The foreigners bring me pictures. "There!" they say. "Aren't you beautiful!" "Beautiful?" I say. "All I see is a face full of wrinkles." I wrinkle my face even more, to quiet them.

    "Beauty!" I think to myself. What do they know?

    I feel a heat rising in my chest and I take my Mani beads from my neck.

    "To give protection against anger, practice tolerance and patience ..." the words of my lama come to my mind ... "Develop acceptance of all situations, all people, without judgment, experience them free from limiting thoughts."

    My mind softens, but the heat in my chest remains, its sharp little fingers pull at my heart. Om Mani Peme Hum, I say to myself. Forgive my thoughts. Especially today.

    A rush of hot air hits me on the landing outside my room. I take a key out of my pouch and lock the door. It gives me a feeling of happiness to watch its dull metal shape turn in the lock. Even after so many years in Dharamsala, my heart still leaps as I turn it myself. I am free, I think. My beauty has faded, my youth has gone. But I'm free.

At the end of the path there is much commotion. A long-horned cow runs wildly through the street. On either side the vendors shout in Hindi, "Bago, bago! Chalo!" A stream of children follows behind, throwing stones, laughing, calling. Mud, fruit, vegetables fly in all directions. After they pass, I step over a stream of water still flowing from last night's rain and walk quickly into the street.
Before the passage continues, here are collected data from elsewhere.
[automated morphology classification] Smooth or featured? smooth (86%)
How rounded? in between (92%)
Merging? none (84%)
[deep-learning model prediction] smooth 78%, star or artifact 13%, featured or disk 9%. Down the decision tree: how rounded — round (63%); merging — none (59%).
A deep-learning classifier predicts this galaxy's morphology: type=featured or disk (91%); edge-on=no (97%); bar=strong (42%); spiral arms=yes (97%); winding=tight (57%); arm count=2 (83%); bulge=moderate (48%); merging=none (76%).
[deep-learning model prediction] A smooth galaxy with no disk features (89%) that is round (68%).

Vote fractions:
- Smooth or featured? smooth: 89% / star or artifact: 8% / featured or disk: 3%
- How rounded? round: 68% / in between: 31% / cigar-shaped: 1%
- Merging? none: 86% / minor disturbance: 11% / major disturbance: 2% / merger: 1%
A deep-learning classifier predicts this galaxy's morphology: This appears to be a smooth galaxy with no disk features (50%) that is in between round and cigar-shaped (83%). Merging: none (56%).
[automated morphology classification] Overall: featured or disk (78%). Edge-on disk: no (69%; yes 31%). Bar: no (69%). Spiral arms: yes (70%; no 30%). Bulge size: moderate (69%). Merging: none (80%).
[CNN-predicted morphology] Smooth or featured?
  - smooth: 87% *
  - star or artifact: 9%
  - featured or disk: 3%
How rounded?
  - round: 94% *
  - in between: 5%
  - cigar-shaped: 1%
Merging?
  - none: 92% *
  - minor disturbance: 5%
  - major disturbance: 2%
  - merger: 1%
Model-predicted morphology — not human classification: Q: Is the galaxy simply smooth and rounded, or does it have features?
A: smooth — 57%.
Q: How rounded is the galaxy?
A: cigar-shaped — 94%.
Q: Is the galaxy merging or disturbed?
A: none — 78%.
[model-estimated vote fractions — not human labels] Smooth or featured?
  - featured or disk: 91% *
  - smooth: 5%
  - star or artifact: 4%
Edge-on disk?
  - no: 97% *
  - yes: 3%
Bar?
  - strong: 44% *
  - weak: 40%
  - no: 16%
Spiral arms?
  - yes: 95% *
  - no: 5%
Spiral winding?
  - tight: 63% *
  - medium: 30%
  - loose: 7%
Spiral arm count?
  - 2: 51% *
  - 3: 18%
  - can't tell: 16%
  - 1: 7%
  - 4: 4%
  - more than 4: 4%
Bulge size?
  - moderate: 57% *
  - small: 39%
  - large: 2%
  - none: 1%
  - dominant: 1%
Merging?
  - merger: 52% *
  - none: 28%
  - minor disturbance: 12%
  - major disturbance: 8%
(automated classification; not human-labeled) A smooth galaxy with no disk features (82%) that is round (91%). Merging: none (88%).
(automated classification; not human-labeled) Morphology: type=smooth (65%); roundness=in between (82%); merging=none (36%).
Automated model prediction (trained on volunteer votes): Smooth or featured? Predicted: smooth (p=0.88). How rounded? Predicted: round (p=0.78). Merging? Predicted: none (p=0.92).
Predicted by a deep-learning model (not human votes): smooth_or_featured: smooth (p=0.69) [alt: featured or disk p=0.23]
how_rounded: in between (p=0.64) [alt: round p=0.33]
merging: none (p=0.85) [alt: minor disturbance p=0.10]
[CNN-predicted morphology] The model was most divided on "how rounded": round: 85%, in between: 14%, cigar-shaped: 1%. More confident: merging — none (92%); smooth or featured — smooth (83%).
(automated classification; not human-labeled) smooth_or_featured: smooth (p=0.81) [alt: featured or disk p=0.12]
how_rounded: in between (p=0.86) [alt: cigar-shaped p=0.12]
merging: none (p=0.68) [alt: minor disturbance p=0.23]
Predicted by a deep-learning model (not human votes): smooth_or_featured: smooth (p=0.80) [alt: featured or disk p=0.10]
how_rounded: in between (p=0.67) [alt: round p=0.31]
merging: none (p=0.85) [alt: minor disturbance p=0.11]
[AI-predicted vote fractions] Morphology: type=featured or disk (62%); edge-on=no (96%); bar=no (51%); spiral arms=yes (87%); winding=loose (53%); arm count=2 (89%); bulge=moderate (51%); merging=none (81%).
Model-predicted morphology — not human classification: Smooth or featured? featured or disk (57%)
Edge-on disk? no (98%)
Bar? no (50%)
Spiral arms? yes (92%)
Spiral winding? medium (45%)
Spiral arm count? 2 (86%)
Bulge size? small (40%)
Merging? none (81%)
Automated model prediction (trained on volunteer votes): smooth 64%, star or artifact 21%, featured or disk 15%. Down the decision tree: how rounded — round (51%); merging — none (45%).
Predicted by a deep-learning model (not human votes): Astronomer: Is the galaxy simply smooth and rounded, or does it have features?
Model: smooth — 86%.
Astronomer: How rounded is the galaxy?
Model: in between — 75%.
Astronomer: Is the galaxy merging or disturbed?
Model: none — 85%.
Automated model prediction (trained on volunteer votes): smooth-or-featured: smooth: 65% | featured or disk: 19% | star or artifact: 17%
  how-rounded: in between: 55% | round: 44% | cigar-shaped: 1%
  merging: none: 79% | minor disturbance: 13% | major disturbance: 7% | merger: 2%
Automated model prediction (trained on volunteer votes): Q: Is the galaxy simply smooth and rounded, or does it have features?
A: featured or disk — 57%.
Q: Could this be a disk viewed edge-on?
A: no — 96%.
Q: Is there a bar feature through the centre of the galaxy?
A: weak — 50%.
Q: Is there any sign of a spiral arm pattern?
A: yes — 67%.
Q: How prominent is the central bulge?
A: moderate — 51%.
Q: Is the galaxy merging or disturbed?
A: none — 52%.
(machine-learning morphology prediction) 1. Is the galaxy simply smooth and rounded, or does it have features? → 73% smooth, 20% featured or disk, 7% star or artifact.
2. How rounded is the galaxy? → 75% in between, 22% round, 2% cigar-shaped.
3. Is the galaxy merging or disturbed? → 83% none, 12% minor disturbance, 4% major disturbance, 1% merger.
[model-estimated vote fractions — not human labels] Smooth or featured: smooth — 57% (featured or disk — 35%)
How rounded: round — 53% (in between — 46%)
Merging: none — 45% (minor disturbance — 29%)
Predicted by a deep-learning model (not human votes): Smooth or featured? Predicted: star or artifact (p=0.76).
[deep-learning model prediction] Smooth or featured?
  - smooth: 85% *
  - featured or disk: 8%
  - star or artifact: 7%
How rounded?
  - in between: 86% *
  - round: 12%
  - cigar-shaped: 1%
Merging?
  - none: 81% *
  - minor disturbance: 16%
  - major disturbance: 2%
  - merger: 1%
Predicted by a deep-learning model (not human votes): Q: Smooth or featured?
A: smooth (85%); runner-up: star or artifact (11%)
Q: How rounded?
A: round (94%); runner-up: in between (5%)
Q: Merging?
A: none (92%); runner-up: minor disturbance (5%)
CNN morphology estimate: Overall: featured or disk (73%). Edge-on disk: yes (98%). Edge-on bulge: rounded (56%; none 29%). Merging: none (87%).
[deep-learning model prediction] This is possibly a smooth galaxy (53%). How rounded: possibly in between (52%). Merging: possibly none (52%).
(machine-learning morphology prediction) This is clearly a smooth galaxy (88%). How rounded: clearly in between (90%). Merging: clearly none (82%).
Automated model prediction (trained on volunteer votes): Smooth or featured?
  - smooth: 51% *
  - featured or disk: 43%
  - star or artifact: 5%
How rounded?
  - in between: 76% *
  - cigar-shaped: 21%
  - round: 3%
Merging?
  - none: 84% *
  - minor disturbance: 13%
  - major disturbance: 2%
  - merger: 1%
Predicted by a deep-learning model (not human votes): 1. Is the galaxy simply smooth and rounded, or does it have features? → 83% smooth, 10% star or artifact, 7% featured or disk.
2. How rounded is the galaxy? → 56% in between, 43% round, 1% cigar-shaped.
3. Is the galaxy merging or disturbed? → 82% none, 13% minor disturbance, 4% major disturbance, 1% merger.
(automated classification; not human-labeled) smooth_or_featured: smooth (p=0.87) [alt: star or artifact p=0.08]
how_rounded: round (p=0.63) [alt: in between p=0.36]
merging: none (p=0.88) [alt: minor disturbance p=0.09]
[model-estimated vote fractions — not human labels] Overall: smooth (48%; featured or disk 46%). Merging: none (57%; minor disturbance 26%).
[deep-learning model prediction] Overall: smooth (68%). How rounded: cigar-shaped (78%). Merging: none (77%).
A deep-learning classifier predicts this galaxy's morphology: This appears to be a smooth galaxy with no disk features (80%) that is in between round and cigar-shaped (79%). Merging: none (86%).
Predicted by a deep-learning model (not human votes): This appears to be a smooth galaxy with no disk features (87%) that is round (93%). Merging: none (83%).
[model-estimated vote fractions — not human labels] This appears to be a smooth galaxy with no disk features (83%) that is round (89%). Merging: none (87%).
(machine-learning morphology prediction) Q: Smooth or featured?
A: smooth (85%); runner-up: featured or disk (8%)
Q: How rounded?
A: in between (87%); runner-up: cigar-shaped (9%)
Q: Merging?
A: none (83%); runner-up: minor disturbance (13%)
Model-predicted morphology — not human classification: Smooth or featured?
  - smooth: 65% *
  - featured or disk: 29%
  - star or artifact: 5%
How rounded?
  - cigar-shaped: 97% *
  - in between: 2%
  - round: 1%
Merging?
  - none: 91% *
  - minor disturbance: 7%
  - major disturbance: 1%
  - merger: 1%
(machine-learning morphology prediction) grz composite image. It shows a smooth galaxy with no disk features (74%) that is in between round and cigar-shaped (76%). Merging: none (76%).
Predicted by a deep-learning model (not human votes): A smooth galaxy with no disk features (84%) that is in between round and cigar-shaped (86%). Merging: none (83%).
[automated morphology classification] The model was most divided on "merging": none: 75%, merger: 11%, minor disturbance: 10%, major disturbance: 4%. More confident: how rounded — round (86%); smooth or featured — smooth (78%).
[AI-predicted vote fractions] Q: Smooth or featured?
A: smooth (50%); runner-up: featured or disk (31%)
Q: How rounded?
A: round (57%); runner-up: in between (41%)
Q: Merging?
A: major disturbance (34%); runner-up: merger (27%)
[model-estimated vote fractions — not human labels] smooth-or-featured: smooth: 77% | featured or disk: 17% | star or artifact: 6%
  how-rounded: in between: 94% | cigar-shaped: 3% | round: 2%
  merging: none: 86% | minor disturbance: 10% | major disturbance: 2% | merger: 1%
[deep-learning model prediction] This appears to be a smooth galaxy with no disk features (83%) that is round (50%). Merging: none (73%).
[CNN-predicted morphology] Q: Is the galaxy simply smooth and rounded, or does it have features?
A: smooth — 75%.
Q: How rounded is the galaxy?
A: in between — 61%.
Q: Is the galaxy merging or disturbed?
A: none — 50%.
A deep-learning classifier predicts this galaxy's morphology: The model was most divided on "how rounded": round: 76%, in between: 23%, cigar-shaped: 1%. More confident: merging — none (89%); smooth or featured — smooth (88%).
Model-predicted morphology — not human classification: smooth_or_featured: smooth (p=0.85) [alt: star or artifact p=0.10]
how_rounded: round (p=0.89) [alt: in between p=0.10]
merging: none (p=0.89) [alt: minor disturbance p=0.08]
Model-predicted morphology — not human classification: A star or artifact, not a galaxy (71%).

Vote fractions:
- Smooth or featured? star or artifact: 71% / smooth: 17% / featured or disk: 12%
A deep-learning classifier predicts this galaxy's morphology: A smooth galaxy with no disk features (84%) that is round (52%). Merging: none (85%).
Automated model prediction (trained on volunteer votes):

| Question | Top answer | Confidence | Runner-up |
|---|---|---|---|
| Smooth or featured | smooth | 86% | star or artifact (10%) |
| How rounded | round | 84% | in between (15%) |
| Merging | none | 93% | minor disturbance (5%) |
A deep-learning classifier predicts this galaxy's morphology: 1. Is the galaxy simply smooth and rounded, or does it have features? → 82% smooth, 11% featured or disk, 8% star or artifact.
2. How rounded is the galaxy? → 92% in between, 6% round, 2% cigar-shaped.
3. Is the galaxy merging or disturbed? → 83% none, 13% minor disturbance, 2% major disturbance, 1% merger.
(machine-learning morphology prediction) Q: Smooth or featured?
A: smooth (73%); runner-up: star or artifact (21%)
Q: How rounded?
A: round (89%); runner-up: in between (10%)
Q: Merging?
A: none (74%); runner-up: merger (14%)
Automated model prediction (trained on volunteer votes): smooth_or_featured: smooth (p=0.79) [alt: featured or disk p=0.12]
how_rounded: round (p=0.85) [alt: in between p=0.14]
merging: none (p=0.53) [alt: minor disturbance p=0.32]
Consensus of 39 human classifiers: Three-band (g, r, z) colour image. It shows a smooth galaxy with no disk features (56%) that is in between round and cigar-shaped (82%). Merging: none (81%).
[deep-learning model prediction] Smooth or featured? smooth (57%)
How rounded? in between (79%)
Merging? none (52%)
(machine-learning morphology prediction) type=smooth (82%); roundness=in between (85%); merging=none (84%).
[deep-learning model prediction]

    The road to the nunnery is lined with Hindu merchants. I lift my chupa, stepping carefully through the darkened slime at my feet, between the faded mats of fruits and vegetables, until I see my favorite vendor, a one-eyed man with a lilting voice. He is crouched, as he always is, behind a high stack of fruit.

    I point to a cluster of apples. He nods his head back and forth in a snakelike motion as I take several in my hand, turning each over and over. This one, this, and this, I will take these. Gifts for him .

    I give the merchant one coin. More, he starts to protest, but I shake my head, and tuck the fruit in my chupa and walk on. The street is full of vendors, beggars, nuns, monks, schoolchildren, foreign tourists. I make my way through the crowded street, bowing here and there to people I know. I tousle the hair of two children and run ahead as they chase me. At the end of a row of buildings I turn onto the main road.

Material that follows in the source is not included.